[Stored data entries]
********

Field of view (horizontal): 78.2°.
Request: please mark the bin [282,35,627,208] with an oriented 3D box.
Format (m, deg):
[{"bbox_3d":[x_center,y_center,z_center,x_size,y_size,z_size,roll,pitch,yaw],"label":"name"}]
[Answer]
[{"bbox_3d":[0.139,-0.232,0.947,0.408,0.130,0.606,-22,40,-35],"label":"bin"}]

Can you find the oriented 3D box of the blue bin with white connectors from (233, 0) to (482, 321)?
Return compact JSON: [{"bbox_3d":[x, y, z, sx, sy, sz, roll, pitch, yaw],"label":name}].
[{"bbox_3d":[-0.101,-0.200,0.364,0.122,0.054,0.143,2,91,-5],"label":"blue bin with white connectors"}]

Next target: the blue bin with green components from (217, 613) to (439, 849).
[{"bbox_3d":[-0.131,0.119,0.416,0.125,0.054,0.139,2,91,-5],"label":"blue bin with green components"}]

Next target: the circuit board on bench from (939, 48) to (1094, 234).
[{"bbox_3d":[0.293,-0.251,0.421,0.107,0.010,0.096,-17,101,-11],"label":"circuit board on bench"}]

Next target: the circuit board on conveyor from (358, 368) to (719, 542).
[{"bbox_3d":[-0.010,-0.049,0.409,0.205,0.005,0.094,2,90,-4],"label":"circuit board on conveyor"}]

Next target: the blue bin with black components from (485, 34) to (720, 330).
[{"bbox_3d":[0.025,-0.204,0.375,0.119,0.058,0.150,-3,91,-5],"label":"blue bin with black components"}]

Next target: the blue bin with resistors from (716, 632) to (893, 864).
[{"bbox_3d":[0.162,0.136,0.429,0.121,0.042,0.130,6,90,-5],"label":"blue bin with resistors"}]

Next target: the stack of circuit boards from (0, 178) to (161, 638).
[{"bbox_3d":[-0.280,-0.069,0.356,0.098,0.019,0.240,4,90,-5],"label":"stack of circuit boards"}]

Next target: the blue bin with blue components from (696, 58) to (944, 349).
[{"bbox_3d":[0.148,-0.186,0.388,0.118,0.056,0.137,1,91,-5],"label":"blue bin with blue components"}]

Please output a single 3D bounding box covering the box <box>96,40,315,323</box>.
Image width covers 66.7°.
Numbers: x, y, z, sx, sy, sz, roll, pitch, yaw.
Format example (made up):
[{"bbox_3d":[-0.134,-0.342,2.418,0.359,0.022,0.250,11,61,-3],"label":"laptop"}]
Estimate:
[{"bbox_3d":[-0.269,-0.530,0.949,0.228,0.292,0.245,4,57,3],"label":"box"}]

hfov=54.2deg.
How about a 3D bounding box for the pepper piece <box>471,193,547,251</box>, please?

********

▶ _INSTRUCTIONS FOR THE TASK_
The reply must consist solely of the lines from the one containing "Next target: the blue bin with black" through the last line of the data, reproduced exactly.

▶ _EXPECTED ANSWER_
Next target: the blue bin with black components from (485, 34) to (720, 330).
[{"bbox_3d":[0.025,-0.204,0.375,0.119,0.058,0.150,-3,91,-5],"label":"blue bin with black components"}]

Next target: the blue bin with resistors from (716, 632) to (893, 864).
[{"bbox_3d":[0.162,0.136,0.429,0.121,0.042,0.130,6,90,-5],"label":"blue bin with resistors"}]

Next target: the stack of circuit boards from (0, 178) to (161, 638).
[{"bbox_3d":[-0.280,-0.069,0.356,0.098,0.019,0.240,4,90,-5],"label":"stack of circuit boards"}]

Next target: the blue bin with blue components from (696, 58) to (944, 349).
[{"bbox_3d":[0.148,-0.186,0.388,0.118,0.056,0.137,1,91,-5],"label":"blue bin with blue components"}]

Please output a single 3D bounding box covering the box <box>96,40,315,323</box>.
Image width covers 66.7°.
Numbers: x, y, z, sx, sy, sz, roll, pitch, yaw.
Format example (made up):
[{"bbox_3d":[-0.134,-0.342,2.418,0.359,0.022,0.250,11,61,-3],"label":"laptop"}]
Estimate:
[{"bbox_3d":[-0.269,-0.530,0.949,0.228,0.292,0.245,4,57,3],"label":"box"}]

hfov=54.2deg.
How about a 3D bounding box for the pepper piece <box>471,193,547,251</box>, please?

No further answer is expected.